**Provided data:**
· · · · · · ·
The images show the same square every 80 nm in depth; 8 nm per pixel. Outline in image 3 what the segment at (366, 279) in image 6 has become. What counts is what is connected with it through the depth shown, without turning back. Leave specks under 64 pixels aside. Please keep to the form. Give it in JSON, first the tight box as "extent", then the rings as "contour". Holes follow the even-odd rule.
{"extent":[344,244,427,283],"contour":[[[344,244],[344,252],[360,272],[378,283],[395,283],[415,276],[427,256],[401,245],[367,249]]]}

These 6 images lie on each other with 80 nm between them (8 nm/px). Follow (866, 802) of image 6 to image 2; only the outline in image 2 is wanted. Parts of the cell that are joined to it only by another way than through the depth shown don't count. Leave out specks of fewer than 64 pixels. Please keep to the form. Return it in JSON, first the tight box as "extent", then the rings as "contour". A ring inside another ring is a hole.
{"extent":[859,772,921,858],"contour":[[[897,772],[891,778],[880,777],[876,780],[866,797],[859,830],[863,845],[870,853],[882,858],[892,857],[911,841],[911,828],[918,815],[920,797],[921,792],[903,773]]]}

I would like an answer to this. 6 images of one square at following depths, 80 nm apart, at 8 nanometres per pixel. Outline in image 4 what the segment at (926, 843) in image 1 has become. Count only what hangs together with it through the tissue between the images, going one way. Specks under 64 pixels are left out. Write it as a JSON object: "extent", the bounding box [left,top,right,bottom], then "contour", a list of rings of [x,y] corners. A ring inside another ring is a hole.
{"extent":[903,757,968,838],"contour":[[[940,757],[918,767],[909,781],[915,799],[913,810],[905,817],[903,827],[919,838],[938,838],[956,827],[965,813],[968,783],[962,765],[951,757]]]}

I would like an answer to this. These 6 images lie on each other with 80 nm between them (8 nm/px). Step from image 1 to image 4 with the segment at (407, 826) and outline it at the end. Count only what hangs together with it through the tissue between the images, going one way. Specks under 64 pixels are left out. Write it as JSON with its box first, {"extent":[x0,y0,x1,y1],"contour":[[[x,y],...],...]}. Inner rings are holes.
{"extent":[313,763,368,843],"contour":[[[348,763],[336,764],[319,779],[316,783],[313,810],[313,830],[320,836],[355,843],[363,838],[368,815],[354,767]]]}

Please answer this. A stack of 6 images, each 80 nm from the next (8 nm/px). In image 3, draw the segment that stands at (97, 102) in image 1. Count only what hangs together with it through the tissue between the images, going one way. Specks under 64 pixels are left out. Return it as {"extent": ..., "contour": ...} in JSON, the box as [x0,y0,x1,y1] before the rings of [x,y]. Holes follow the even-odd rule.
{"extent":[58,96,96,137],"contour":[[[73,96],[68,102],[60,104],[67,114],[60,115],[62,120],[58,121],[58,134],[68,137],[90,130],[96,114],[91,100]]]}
· · · · · · ·
All lines from the one containing "Please answer this." to the end of the records, both ends included, should be printed exactly and on their own.

Please answer this. A stack of 6 images, each 80 nm from the next (8 nm/px). In image 3, draw the segment that stands at (97, 102) in image 1. Count only what hangs together with it through the tissue between the images, going one way. Specks under 64 pixels are left out. Return it as {"extent": ..., "contour": ...} in JSON, the box as [x0,y0,x1,y1] before the rings of [x,y]. Holes follow the even-odd rule.
{"extent":[58,96,96,137],"contour":[[[73,96],[68,102],[60,104],[67,114],[60,115],[62,120],[58,121],[58,134],[68,137],[90,130],[96,114],[91,100]]]}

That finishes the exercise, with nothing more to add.